Realtime Interrupt by James P. Hogan

Chapter Forty

Judy stopped what she had been saying as she saw Corrigan moving out from the doorway of his office. “Oh, here he is now.” Morgen and Sutton turned toward him and exchanged perfunctory greetings. Corrigan watched their faces as they spoke. As with Barry Neinst, there was no way of telling from outward appearances.

“People over at Head Office are trying to get hold of you, Joe, but you haven’t been getting back to them,” Morgen said. “With the project about to go live, that seems strange. Is everything okay over here?”

Corrigan was conscious of their eyes searching his face like mapping radars, almost as if they were trying to divine the true person behind the surface imagery as much as he was of them. Considering the events since the previous evening, Morgen’s remark seemed curiously insensitive. And Corrigan thought he knew why. Here was his opportunity.

“He was one of our key people,” Corrigan said. “And now the city’s making a fad out of it. It does alter the perspective of things a bit.”

His vagueness was deliberate. Involuntarily, Joan Sutton glanced at Morgen with a bemused look, and he returned one that was just as mystified. They didn’t know! And in that instant Corrigan knew that they were real-person surrogates. The way that Sutton had seemed awed by the surroundings should have told him sooner.

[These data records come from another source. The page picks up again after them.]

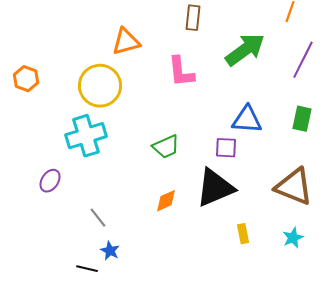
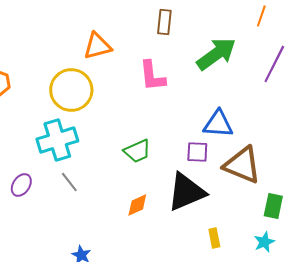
green rectangle: (302, 119) -> (273, 206), moved
brown triangle: (294, 187) -> (242, 165), moved
gray line: (98, 218) -> (69, 182), moved

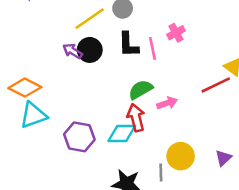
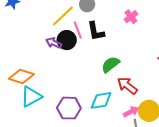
pink line: (153, 48) -> (78, 30), moved
pink arrow: (167, 103) -> (131, 112), moved
red arrow: (136, 118) -> (127, 86), moved, turned -30

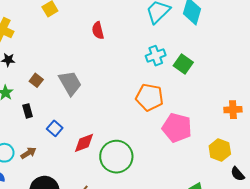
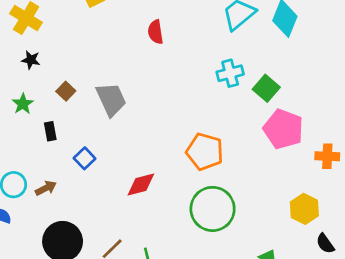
orange pentagon: (149, 97) -> (205, 152), moved
pink pentagon: (177, 128) -> (283, 129), moved
red diamond: (84, 143) -> (141, 185), moved
green circle: (116, 157) -> (213, 209), moved

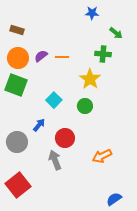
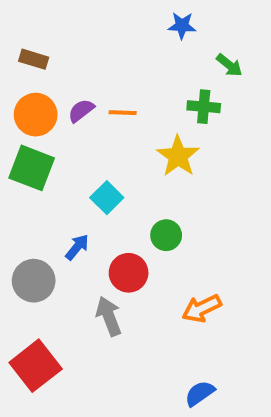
green circle: (85, 106) -> (166, 235), moved
blue semicircle: (114, 199) -> (200, 393), moved

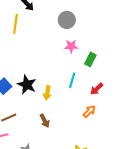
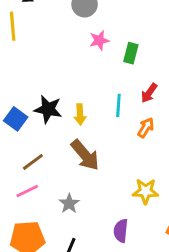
cyan line: (72, 80) -> (118, 105), moved
brown arrow: (45, 121) -> (85, 155), size x1.6

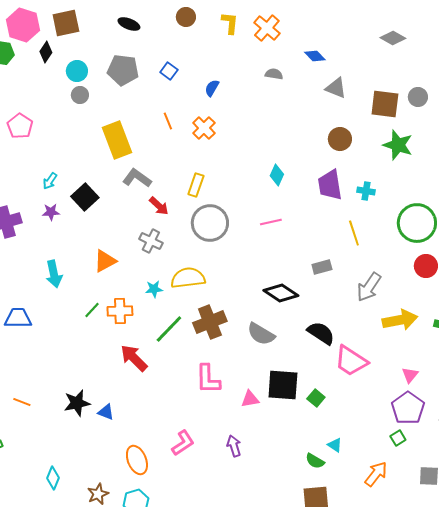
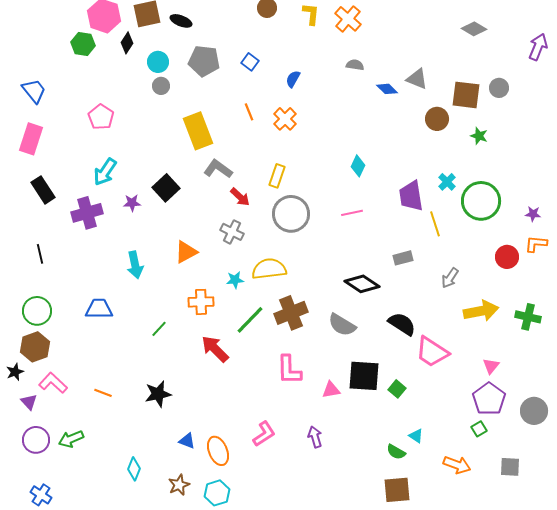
black ellipse: (129, 24) -> (181, 21), moved
blue diamond: (315, 56) -> (387, 89), moved
brown circle: (340, 139) -> (437, 119), moved
green star: (398, 145) -> (479, 136), size x0.6
cyan arrow: (50, 181) -> (105, 172), moved, size x1.6
purple trapezoid: (330, 185) -> (411, 196), moved
cyan cross: (366, 191) -> (447, 182), turned 36
green circle: (417, 223) -> (481, 201), moved
gray arrow: (369, 287) -> (450, 278), size x0.7
green line: (92, 310) -> (159, 329), moved
blue triangle: (106, 412) -> (187, 441), moved
orange arrow: (376, 474) -> (457, 465), turned 72

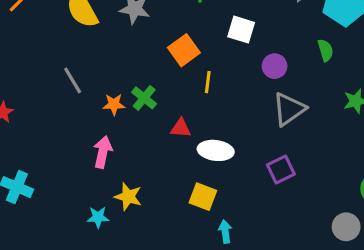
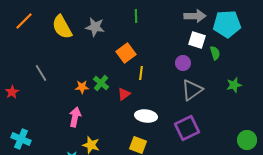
white square: (241, 30) -> (197, 40), moved
gray line: (73, 80) -> (41, 73), moved
red triangle: (181, 128) -> (124, 94), moved, turned -40
purple square: (281, 170) -> (187, 128), size x1.4

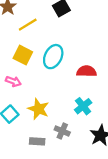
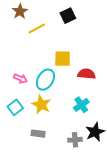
yellow square: (23, 55) -> (63, 59), moved, turned -30
cyan ellipse: (53, 57) -> (45, 80), moved
gray cross: (62, 131) -> (75, 140), moved, turned -32

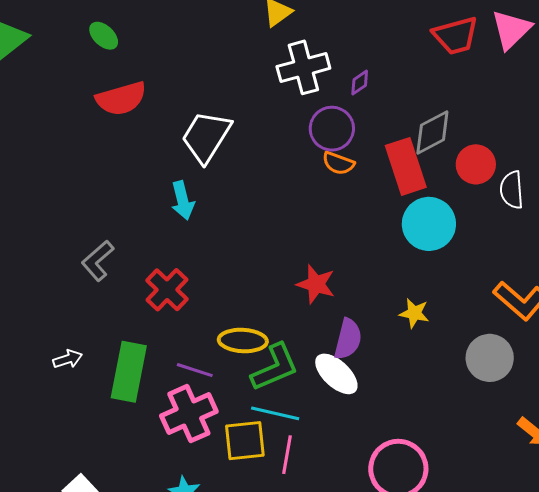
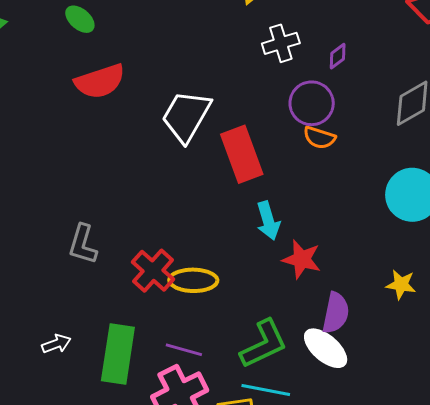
white cross: (303, 67) -> (281, 43), size x0.7
red rectangle: (406, 166) -> (242, 154), moved
cyan arrow: (183, 200) -> (268, 221), moved
gray L-shape: (98, 261) -> (83, 244), turned -30
yellow ellipse: (243, 341) -> (193, 280), moved

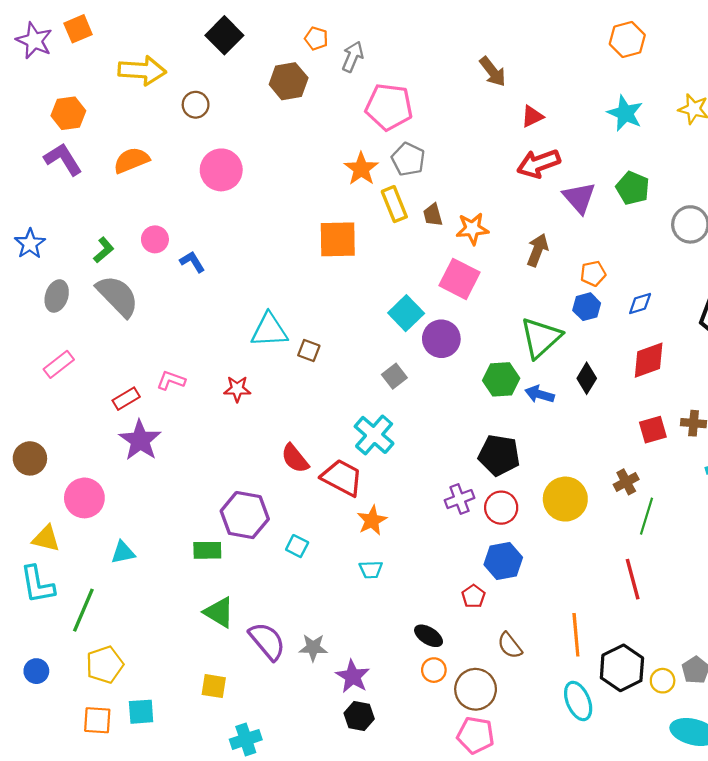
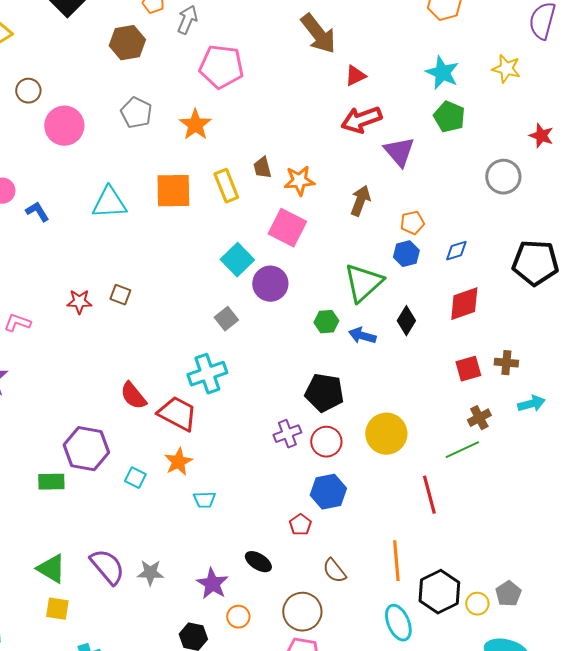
brown arrow: (493, 72) -> (318, 34), size x1.4
brown circle: (196, 105) -> (28, 91), moved
gray pentagon: (408, 159) -> (136, 113), moved
green pentagon: (633, 188) -> (449, 117), moved
yellow rectangle: (394, 204) -> (226, 186), moved
cyan triangle: (269, 330) -> (109, 203), moved
brown square: (309, 351) -> (120, 295), moved
green hexagon: (501, 379) -> (326, 322), size x0.7
red star: (237, 389) -> (79, 302), moved
cyan cross: (374, 435) -> (207, 374), turned 30
brown cross: (626, 482) -> (479, 418), moved
green line: (647, 516) -> (462, 450), turned 48
orange star: (372, 520) -> (178, 462), moved
red line: (633, 579) -> (429, 495), moved
green triangle: (219, 612) -> (51, 569), moved
orange circle: (434, 670) -> (238, 617), moved
purple star: (353, 676) -> (212, 584), moved

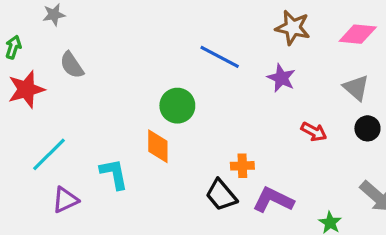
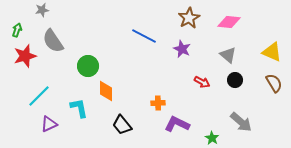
brown star: (293, 28) -> (189, 18), turned 30
gray semicircle: (72, 65) -> (53, 41), size x1.4
green circle: (177, 106) -> (88, 66), moved
black trapezoid: (221, 195) -> (122, 125), moved

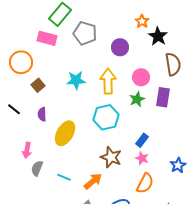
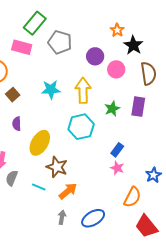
pink circle: (141, 77) -> (116, 69), moved
brown star: (111, 157) -> (57, 167), moved
orange semicircle: (145, 183) -> (132, 197), moved

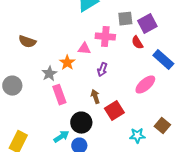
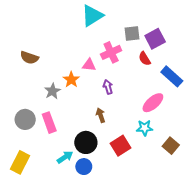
pink cross: (105, 37) -> (111, 52), turned -30
purple arrow: (102, 70) -> (108, 87), turned 144
gray circle: (12, 86) -> (25, 119), moved
pink rectangle: (59, 95) -> (49, 123), moved
red square: (114, 111) -> (120, 146), moved
cyan star: (137, 136) -> (145, 128), moved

For had they been Morgen and Sutton animations—permanent denizens of the simulated world—they would have been present since yesterday, and hence aware of what had been dominating the news. But Morgen, as Sylvine, had left only twelve minutes ago, outside-time, which would have given him barely enough time to report from his last visit, agree on the next objectives, and reenter. The fact that he had reappeared so soon, as himself, and bringing Joan Sutton with him, suggested that something irregular had been detected by the controllers on the outside. That would fit with why they were checking on Corrigan’s behavior.

He looked at them coldly, making no attempt to hide the rancor that he felt. “You don’t know what’s been going on, do you?”

Morgen tried to feign a puzzled look. “How—”

Corrigan cut him off with a disdainful wave. “Don’t try any acting, Harry—it’ll save us all a lot of breath.” He nodded back toward the doorway of his office. “Let’s go inside.” He extended an arm. Morgen’s face was apprehensive. Sutton shot him what looked to Corrigan like an accusing look, and he sensed that all was not smooth between them. They went through. “Hold all calls, Judy,” Corrigan said, and followed.

Inside, he closed the door behind him and turned on them. “Now let me guess what’s been happening outside. The trait-assimilation parameter settings in the first run were wrong—yes?—which caused the animations to go off on self-reinforcing patterns and create a screwed-up world in which the surrogates—” Corrigan indicated himself with a finger and interjected in a scathing voice, “such as me! . . . instead of providing the models, became misfits. Yes, Doctor Zehl?” He glared at them and found that his breathing was heavy. Morgen had paled. His skin looked clammy in the pale light of the office. The system was picking up his physiological responses and projecting them perfectly. Even Corrigan marveled.

He went on. “But even so, the results were so far beyond anything we’d ever imagined that somebody out there decided to run the whole thing again from the beginning with the parameters reset. But that’s where you messed up. You see, the erasure of the first run didn’t work the way it was supposed to. We still remember it—all twelve years of it.”

They stared at him numbly. He continued. “But yesterday, Tom Hatcher decided he’d had enough and wasn’t about to go around again. And do you know what he did? He got a gun and blew away a heap of computer-code cops and security guards out at the airport. By nighttime, it had become the rage all over the city. Later, Tom ran his car up to eighty and pointed it head-on into a truck, so he’s out of it already, and probably giving everyone out there hell.” Corrigan’s face creased into a mocking smile. “And guess what—this morning there’s screwballs doing the same thing all over Pittsburgh.”